With David Milch, Williams created Capital News, an ABC drama based on a morning newspaper in Washington, D.C. Williams also created Hercules: The Legendary Journeys which became a worldwide hit in syndication. He was not involved in the production of the series. Williams was co-executive producer of the HBO funeral-home drama Six Feet Under when the show was nominated for Outstanding Drama Series in 2002.

==Sailing==
Williams crewed for Ted Turner aboard Tenacious for the 1979 Fastnet race, which was the event of the largest yacht racing disaster in modern times where out of 303 boats, only 86 yachts finished, of which Williams was aboard the race-winning boat. Sailors experienced Force 10 conditions which caused much destruction across the fleet and eighteen sailors died.

Williams has sailed from California to Hawaii three times, single-handed. The first voyage of Thelonious, an Ericson 32–3, took twenty days there and twenty-eight days back. At age 74 he repeated the solo round trip of 5,000 miles on Thelonious II, a 1984 Ericson 38, with seventeen days outbound and twenty-two days return. In 2021, he completed a third single-handed voyage (his second on Thelonious II) from Los Angeles to Honolulu (nineteen days) and back (twenty-six days) at 78 years old—the video of this journey contains Williams's reflections upon the nature of aging.

Video documentaries of his sailing adventures have more than 12 million views on the YouTube channel ChristianWilliamsYachting.

==Books==
Williams chronicled the founding of CNN in the 1981 Ted Turner biography Lead, Follow or Get Out of the Way.
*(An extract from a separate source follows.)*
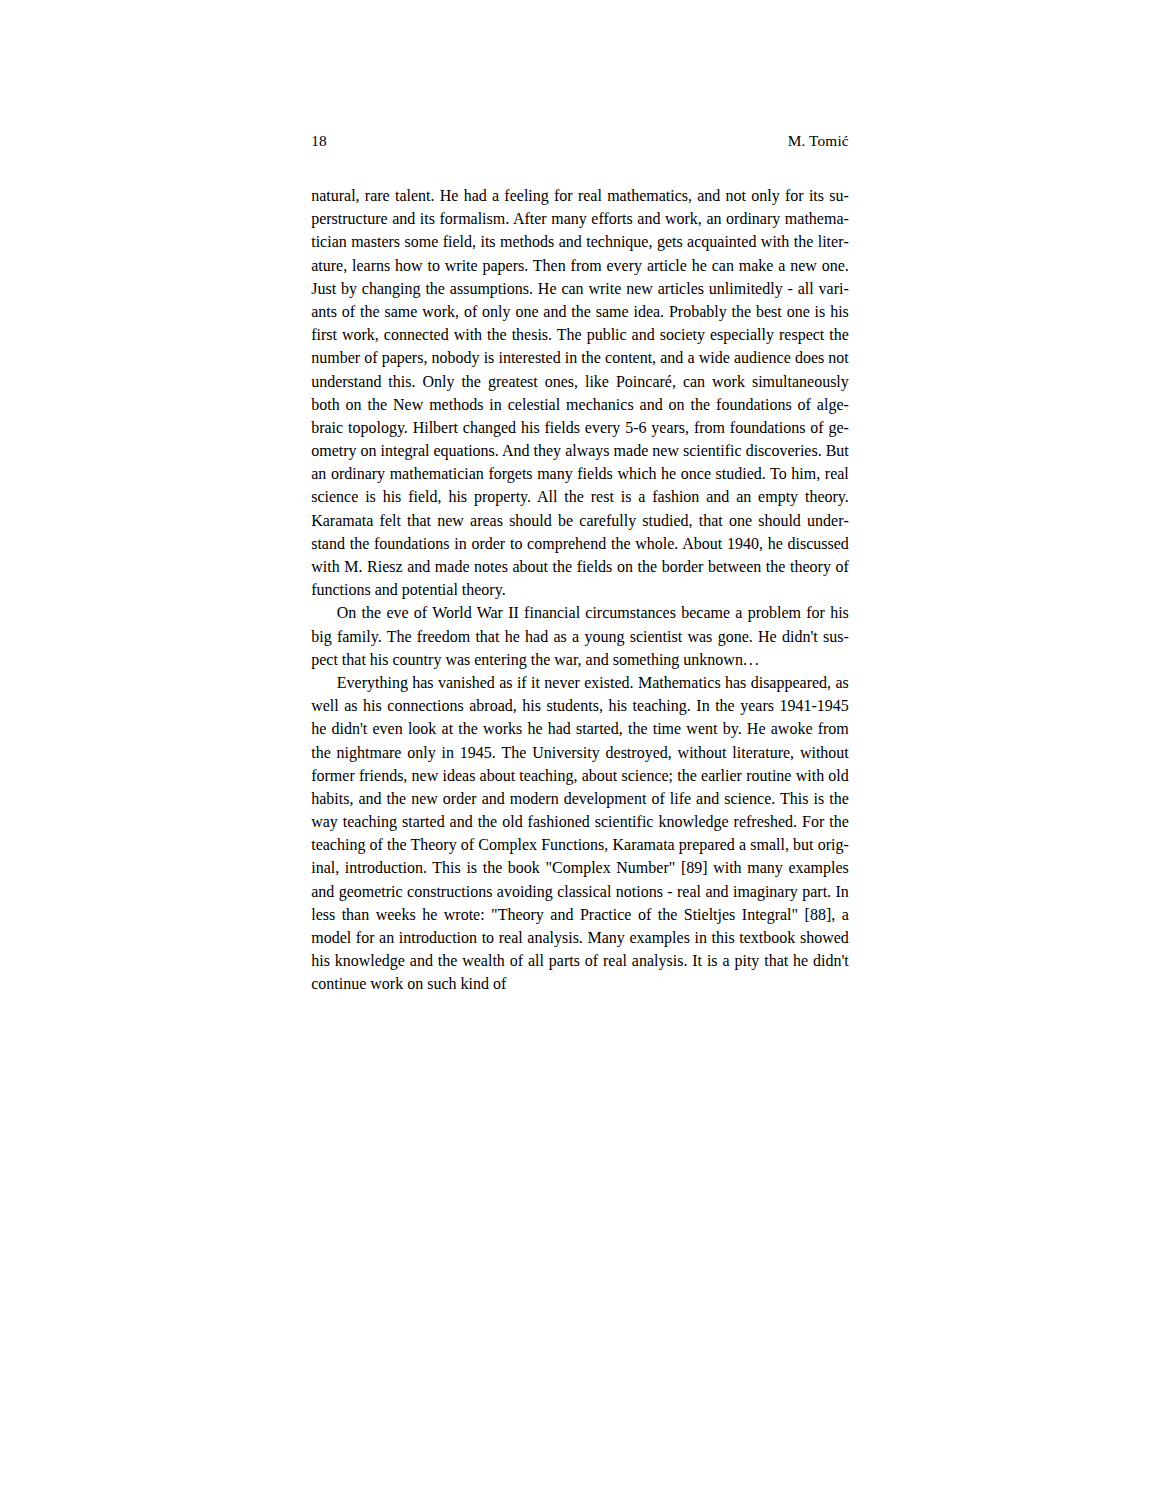18 M. Tomić
natural, rare talent. He had a feeling for real mathematics, and not only for its superstructure and its formalism. After many efforts and work, an ordinary mathematician masters some field, its methods and technique, gets acquainted with the literature, learns how to write papers. Then from every article he can make a new one. Just by changing the assumptions. He can write new articles unlimitedly - all variants of the same work, of only one and the same idea. Probably the best one is his first work, connected with the thesis. The public and society especially respect the number of papers, nobody is interested in the content, and a wide audience does not understand this. Only the greatest ones, like Poincaré, can work simultaneously both on the New methods in celestial mechanics and on the foundations of algebraic topology. Hilbert changed his fields every 5-6 years, from foundations of geometry on integral equations. And they always made new scientific discoveries. But an ordinary mathematician forgets many fields which he once studied. To him, real science is his field, his property. All the rest is a fashion and an empty theory. Karamata felt that new areas should be carefully studied, that one should understand the foundations in order to comprehend the whole. About 1940, he discussed with M. Riesz and made notes about the fields on the border between the theory of functions and potential theory.
On the eve of World War II financial circumstances became a problem for his big family. The freedom that he had as a young scientist was gone. He didn't suspect that his country was entering the war, and something unknown...
Everything has vanished as if it never existed. Mathematics has disappeared, as well as his connections abroad, his students, his teaching. In the years 1941-1945 he didn't even look at the works he had started, the time went by. He awoke from the nightmare only in 1945. The University destroyed, without literature, without former friends, new ideas about teaching, about science; the earlier routine with old habits, and the new order and modern development of life and science. This is the way teaching started and the old fashioned scientific knowledge refreshed. For the teaching of the Theory of Complex Functions, Karamata prepared a small, but original, introduction. This is the book "Complex Number" [89] with many examples and geometric constructions avoiding classical notions - real and imaginary part. In less than weeks he wrote: "Theory and Practice of the Stieltjes Integral" [88], a model for an introduction to real analysis. Many examples in this textbook showed his knowledge and the wealth of all parts of real analysis. It is a pity that he didn't continue work on such kind of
Williams' 2016 book "Alone Together: Sailing Solo to Hawaii and Beyond" recounts his solo sail two years earlier to Hawaii and back in his 32-foot sloop "Thelonious".
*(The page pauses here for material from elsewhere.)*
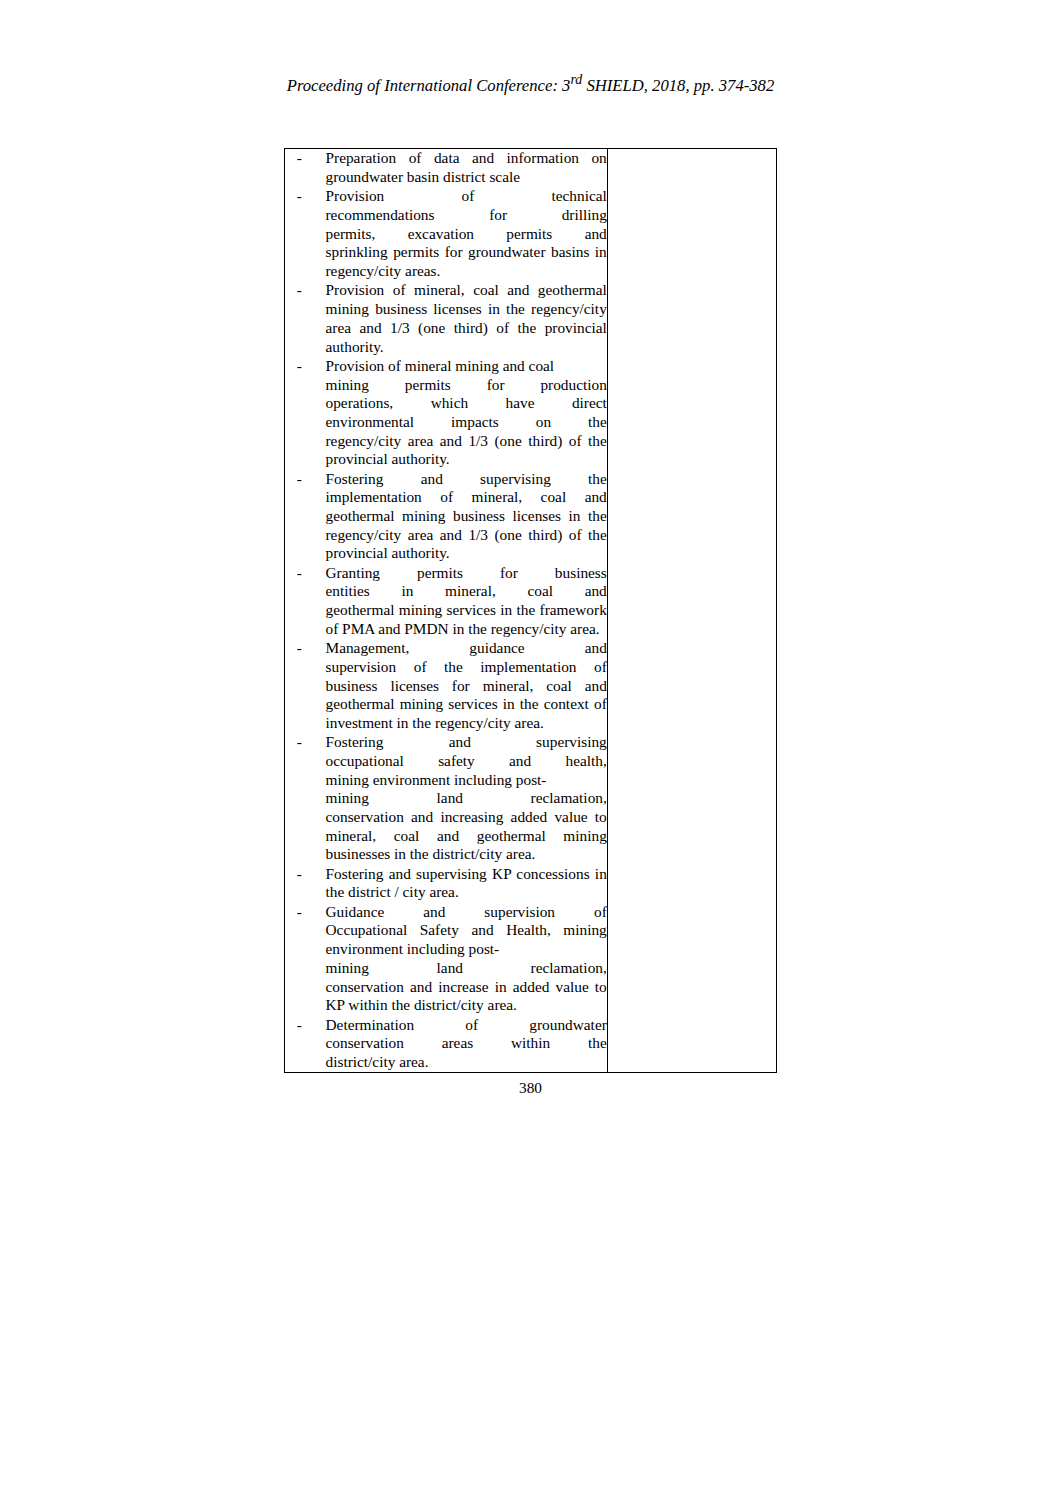Proceeding of International Conference: 3rd SHIELD, 2018, pp. 374-382
| Preparation of data and information on groundwater basin district scale Provision of technical recommendations for drilling permits, excavation permits and sprinkling permits for groundwater basins in regency/city areas. Provision of mineral, coal and geothermal mining business licenses in the regency/city area and 1/3 (one third) of the provincial authority. Provision of mineral mining and coal mining permits for production operations, which have direct environmental impacts on the regency/city area and 1/3 (one third) of the provincial authority. Fostering and supervising the implementation of mineral, coal and geothermal mining business licenses in the regency/city area and 1/3 (one third) of the provincial authority. Granting permits for business entities in mineral, coal and geothermal mining services in the framework of PMA and PMDN in the regency/city area. Management, guidance and supervision of the implementation of business licenses for mineral, coal and geothermal mining services in the context of investment in the regency/city area. Fostering and supervising occupational safety and health, mining environment including post- mining land reclamation, conservation and increasing added value to mineral, coal and geothermal mining businesses in the district/city area. Fostering and supervising KP concessions in the district / city area. Guidance and supervision of Occupational Safety and Health, mining environment including post- mining land reclamation, conservation and increase in added value to KP within the district/city area. Determination of groundwater conservation areas within the district/city area. | |
380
Philosophy of Sailing: Offshore in Search of the Universe, published in 2018, attempts to apply techniques of phenomenology and other forms of inquiry to the experience of isolation and solitude. The book is listed number 9 of the top 20 sailing books of all time.

His novel, Rarotonga, (East Wind Press, 2019), explores the attempt of a controversial millionaire to flee family, the IRS and a murder charge in search of paradise alone on his luxury sailing yacht.

Introduction to Sailing, (East Wind Press, 2022), was conceived as an original audiobook of sailing instruction on Audible.com.

The Long Voyage Home: An Autobiography with 20 Sailboats, (East Wind Press, 2025), chronicles Williams’ evolution from newspaper editor to television producer to long-distance solo sailor.